=== Section Start ===
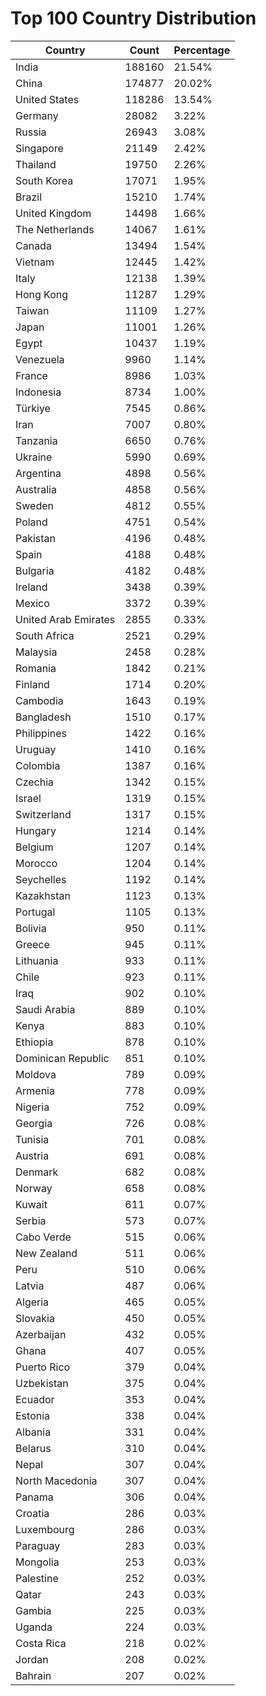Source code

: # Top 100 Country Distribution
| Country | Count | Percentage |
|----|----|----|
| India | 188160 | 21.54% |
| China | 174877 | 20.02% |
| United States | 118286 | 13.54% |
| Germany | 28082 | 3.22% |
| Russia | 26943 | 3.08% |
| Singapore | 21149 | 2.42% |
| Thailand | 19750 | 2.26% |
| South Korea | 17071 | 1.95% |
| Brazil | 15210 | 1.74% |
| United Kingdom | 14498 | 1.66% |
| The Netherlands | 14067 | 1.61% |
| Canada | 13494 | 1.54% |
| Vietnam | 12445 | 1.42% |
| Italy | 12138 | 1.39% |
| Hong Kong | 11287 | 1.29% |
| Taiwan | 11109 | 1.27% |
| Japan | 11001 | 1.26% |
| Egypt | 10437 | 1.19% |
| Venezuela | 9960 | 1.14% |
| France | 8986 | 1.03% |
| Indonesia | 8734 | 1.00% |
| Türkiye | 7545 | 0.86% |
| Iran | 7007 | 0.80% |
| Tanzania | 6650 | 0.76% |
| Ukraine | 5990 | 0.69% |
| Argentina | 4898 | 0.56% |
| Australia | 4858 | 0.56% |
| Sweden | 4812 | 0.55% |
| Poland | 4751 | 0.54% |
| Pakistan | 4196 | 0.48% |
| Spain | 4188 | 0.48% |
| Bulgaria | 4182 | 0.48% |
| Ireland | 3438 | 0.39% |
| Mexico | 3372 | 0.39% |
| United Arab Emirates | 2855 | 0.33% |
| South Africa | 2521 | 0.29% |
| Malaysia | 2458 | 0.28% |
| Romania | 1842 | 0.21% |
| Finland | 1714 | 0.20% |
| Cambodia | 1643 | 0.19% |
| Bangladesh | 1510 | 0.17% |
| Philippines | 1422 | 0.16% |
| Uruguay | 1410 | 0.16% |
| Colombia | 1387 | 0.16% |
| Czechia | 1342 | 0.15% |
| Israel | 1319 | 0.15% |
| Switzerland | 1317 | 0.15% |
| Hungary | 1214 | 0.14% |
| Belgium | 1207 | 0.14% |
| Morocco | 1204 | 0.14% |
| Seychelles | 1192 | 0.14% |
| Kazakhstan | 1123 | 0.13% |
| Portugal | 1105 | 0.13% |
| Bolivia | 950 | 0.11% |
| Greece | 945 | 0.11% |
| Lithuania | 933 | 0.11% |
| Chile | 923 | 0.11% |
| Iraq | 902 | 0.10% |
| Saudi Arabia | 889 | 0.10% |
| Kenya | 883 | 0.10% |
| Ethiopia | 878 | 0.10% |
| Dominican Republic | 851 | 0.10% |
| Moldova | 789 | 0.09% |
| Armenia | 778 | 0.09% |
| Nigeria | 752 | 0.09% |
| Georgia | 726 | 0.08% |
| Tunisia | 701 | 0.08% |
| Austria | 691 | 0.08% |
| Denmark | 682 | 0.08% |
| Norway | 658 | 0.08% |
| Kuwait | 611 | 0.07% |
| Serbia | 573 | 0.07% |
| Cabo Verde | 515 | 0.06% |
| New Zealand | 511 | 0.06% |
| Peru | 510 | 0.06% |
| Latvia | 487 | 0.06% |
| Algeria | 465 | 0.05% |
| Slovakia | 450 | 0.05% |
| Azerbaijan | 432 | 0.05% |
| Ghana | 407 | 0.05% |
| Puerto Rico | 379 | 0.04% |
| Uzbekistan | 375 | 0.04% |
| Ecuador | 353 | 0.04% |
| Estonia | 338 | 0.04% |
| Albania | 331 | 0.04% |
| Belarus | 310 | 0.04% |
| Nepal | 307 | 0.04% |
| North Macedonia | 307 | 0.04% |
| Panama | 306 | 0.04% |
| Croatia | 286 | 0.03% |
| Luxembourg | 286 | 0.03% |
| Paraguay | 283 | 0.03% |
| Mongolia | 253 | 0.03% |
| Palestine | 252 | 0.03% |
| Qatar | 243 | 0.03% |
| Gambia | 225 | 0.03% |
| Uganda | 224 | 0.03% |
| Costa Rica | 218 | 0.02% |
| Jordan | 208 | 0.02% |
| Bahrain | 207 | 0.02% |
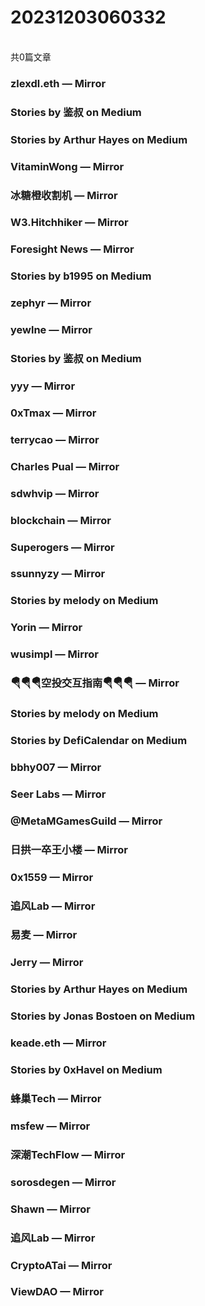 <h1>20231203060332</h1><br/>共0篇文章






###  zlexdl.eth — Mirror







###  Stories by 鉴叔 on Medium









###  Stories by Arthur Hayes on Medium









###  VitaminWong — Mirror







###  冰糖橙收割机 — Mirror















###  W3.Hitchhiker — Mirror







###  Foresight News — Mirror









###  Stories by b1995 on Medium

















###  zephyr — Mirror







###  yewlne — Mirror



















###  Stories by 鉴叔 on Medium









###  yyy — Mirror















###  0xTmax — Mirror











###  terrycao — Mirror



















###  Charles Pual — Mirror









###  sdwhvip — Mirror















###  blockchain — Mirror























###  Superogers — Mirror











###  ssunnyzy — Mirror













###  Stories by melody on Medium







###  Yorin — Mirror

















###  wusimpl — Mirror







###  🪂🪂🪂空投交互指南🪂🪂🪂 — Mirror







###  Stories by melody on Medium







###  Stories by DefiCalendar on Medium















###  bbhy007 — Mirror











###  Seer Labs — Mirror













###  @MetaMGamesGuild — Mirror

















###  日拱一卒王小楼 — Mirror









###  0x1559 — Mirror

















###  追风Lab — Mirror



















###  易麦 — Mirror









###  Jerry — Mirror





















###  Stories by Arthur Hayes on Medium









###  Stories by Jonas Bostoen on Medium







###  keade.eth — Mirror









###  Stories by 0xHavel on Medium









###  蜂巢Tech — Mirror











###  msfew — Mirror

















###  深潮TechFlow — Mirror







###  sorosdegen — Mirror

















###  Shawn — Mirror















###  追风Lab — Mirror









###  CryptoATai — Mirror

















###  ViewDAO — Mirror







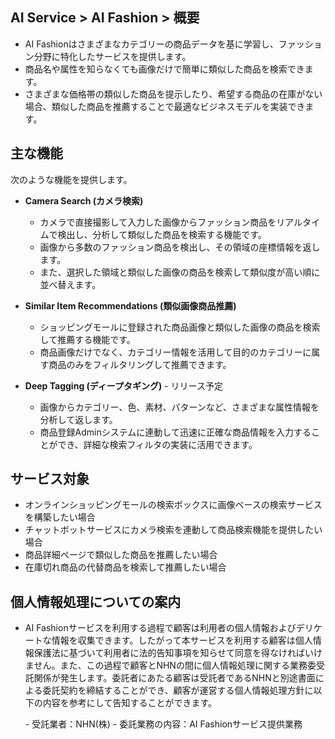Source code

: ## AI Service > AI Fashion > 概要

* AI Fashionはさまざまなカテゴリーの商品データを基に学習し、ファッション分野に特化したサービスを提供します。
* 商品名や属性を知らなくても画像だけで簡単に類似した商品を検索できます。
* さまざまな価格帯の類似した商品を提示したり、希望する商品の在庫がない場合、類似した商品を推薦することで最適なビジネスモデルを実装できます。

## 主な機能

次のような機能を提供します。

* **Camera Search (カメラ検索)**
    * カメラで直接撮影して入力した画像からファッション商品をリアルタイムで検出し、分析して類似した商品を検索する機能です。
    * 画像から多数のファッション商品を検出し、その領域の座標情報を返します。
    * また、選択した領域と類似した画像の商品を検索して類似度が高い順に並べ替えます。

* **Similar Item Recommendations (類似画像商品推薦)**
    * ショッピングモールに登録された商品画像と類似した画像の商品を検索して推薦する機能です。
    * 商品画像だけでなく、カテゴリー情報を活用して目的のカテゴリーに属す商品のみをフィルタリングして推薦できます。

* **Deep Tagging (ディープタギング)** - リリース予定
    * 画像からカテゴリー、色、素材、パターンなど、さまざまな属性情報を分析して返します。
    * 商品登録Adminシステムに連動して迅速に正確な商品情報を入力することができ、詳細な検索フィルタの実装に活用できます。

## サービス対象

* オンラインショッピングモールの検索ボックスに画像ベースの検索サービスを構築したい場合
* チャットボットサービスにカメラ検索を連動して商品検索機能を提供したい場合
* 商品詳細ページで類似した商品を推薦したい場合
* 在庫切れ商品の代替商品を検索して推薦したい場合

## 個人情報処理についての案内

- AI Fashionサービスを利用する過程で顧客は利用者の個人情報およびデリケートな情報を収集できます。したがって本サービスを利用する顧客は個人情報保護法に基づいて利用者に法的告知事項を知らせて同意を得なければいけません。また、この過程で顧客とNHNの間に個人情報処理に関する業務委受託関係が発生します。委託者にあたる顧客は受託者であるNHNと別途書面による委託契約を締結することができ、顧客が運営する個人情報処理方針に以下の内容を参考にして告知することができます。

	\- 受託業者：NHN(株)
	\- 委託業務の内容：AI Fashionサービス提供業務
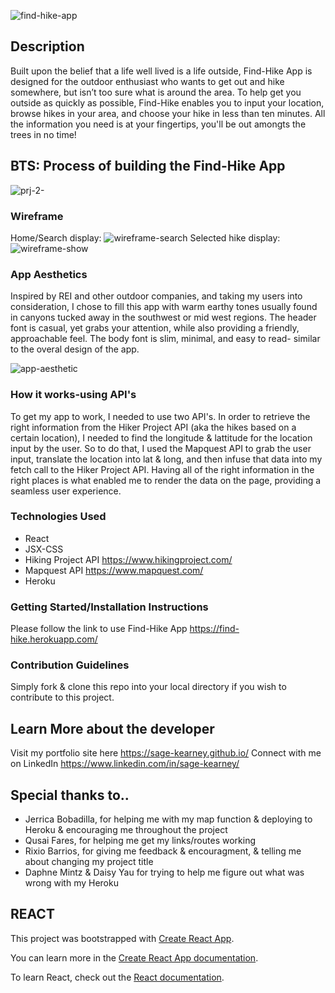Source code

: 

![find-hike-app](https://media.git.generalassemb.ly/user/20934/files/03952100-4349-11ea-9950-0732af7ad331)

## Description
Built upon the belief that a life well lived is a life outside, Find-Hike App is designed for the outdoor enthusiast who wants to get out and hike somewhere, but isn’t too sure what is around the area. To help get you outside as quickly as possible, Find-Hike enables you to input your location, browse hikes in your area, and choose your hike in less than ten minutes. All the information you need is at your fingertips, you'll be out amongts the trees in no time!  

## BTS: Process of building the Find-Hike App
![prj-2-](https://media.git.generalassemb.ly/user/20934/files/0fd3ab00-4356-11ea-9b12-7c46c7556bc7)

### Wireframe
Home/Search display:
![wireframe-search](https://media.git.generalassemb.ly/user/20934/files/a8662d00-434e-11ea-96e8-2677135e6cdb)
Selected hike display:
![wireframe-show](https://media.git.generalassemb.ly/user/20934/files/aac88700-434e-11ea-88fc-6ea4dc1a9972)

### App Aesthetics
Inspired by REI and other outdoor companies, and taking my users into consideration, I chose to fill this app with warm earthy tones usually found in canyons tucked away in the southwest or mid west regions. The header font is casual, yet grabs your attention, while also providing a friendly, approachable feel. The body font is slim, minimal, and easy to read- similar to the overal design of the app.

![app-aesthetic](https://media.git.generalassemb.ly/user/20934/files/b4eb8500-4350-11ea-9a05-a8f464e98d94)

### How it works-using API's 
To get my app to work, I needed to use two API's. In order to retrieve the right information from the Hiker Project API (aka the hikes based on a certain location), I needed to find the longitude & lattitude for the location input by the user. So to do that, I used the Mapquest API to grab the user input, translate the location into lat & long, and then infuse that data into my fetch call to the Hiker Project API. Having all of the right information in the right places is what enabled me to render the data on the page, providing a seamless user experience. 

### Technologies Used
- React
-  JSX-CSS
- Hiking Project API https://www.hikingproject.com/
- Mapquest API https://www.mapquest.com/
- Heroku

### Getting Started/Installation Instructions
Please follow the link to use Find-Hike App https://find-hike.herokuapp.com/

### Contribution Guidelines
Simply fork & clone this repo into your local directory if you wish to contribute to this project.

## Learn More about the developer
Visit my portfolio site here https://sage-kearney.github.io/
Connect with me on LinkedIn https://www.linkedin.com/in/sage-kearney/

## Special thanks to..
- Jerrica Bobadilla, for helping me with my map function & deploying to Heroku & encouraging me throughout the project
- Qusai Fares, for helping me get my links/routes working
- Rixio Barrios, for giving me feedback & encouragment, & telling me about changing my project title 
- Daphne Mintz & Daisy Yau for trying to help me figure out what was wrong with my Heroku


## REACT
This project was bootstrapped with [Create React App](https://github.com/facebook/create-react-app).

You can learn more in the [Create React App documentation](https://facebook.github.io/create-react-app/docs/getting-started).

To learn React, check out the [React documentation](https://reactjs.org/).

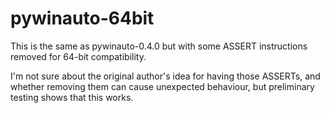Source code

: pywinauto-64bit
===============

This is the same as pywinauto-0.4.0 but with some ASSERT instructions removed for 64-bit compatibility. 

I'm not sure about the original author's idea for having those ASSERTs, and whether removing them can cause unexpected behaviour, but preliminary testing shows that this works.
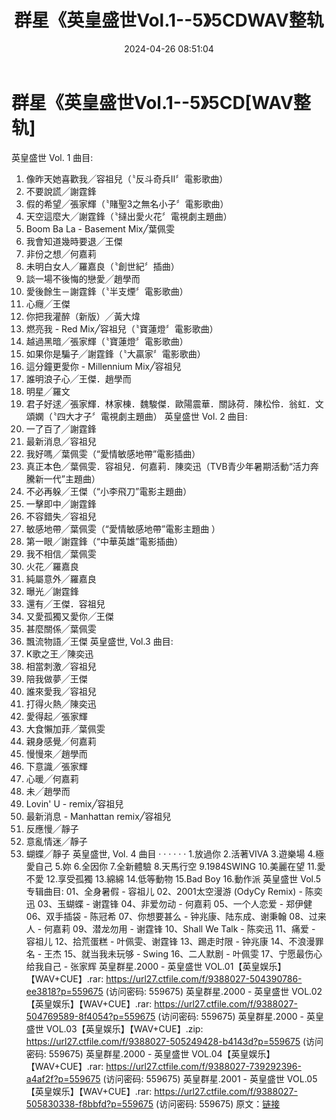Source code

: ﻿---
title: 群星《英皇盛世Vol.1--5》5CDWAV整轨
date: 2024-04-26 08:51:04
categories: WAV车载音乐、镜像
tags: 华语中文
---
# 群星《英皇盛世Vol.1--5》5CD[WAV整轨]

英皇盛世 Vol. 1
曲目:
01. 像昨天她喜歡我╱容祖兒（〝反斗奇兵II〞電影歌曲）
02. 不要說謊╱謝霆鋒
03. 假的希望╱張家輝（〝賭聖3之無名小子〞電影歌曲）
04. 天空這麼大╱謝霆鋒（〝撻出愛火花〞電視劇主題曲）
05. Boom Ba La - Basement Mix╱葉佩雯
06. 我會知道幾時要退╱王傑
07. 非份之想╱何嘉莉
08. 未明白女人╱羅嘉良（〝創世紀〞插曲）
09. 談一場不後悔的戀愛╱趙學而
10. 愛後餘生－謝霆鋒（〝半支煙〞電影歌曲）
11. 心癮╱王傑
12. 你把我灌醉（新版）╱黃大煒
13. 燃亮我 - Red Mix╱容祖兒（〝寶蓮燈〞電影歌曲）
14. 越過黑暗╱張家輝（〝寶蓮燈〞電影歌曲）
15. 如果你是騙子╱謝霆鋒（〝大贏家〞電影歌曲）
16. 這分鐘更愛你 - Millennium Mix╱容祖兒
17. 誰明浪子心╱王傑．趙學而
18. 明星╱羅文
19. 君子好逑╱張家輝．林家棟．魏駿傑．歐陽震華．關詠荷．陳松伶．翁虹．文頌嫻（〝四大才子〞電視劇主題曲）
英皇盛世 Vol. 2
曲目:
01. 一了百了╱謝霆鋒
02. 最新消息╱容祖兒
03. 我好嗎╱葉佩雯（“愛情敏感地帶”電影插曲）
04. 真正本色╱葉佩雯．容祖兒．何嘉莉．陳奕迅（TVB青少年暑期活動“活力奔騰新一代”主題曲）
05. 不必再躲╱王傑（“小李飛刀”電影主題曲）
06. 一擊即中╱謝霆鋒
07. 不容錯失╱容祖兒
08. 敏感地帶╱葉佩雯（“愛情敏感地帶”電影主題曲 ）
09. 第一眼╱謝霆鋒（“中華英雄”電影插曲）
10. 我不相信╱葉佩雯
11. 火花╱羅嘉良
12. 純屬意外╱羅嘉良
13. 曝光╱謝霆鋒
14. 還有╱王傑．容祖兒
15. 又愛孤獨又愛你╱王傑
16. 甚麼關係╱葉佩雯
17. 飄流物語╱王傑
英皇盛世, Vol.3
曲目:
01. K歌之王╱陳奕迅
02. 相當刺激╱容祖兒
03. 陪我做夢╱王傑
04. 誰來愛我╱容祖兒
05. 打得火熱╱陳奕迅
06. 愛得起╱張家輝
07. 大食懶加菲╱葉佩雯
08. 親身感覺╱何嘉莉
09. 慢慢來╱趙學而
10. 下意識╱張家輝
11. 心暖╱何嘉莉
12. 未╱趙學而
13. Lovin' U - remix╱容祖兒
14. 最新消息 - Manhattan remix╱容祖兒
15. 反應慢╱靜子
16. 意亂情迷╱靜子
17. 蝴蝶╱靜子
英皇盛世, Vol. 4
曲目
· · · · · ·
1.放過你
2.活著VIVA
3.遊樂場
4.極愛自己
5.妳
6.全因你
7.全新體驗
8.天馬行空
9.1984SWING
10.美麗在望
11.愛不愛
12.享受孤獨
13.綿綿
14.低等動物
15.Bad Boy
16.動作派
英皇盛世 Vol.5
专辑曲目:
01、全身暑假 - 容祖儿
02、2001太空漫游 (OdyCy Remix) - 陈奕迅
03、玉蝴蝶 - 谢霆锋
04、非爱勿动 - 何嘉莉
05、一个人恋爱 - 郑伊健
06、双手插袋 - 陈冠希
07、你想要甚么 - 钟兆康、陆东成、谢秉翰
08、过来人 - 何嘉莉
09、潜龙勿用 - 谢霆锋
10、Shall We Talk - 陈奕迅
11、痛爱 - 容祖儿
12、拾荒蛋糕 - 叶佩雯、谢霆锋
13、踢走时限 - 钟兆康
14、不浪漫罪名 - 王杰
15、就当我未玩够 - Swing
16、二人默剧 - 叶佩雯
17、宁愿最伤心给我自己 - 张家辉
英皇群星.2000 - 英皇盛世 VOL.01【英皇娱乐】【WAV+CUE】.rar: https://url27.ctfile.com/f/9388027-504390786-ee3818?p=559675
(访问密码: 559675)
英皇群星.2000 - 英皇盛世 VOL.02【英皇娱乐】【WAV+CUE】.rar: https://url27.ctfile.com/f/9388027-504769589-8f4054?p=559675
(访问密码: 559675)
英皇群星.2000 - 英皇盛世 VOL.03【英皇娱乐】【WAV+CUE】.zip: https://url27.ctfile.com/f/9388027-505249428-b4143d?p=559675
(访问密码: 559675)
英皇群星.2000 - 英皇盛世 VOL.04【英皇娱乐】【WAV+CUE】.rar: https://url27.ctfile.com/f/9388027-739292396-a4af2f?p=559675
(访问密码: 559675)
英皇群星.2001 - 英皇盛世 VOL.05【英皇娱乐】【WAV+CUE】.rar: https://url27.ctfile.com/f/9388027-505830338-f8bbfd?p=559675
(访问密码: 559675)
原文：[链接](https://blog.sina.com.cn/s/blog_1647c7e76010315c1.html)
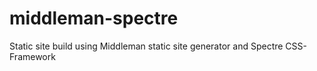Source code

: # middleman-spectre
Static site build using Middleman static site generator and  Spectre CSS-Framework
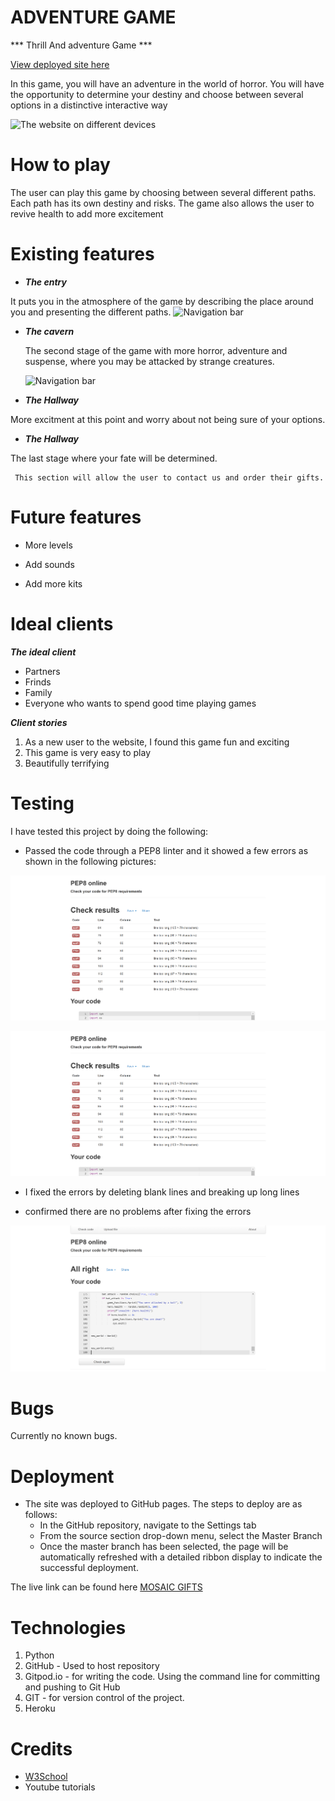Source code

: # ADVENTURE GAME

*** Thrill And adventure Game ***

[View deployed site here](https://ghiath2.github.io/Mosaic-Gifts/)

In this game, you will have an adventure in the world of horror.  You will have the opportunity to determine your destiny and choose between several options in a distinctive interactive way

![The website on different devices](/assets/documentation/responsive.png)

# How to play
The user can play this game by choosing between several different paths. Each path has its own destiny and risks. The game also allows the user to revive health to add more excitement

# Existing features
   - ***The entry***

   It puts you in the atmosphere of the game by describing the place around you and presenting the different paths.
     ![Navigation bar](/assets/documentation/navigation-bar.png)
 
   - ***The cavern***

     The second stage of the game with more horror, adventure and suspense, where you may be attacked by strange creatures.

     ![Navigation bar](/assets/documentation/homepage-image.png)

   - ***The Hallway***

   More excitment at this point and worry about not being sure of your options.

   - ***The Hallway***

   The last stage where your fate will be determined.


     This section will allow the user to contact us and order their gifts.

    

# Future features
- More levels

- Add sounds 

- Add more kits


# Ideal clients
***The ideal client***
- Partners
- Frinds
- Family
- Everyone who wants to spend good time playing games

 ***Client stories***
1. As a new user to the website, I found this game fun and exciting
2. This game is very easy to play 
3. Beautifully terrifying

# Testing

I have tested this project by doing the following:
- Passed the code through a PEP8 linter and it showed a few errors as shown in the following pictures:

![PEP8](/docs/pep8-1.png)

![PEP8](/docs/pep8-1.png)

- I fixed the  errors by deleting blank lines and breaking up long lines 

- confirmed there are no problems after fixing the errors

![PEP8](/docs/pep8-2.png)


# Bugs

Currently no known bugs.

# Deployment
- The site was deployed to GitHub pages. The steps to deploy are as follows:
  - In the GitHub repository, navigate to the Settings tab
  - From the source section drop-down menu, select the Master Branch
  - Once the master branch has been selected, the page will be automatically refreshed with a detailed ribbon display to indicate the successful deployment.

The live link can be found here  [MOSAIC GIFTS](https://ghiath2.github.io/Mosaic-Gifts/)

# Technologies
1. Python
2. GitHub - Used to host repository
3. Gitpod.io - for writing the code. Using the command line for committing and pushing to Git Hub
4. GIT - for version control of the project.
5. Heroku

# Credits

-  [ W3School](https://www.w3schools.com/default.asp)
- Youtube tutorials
=== Section End ===
Report every line of the listing above that contains the word "assets", copying each line in full.

• TASK ANSWER
![The website on different devices](/assets/documentation/responsive.png)
     ![Navigation bar](/assets/documentation/navigation-bar.png)
     ![Navigation bar](/assets/documentation/homepage-image.png)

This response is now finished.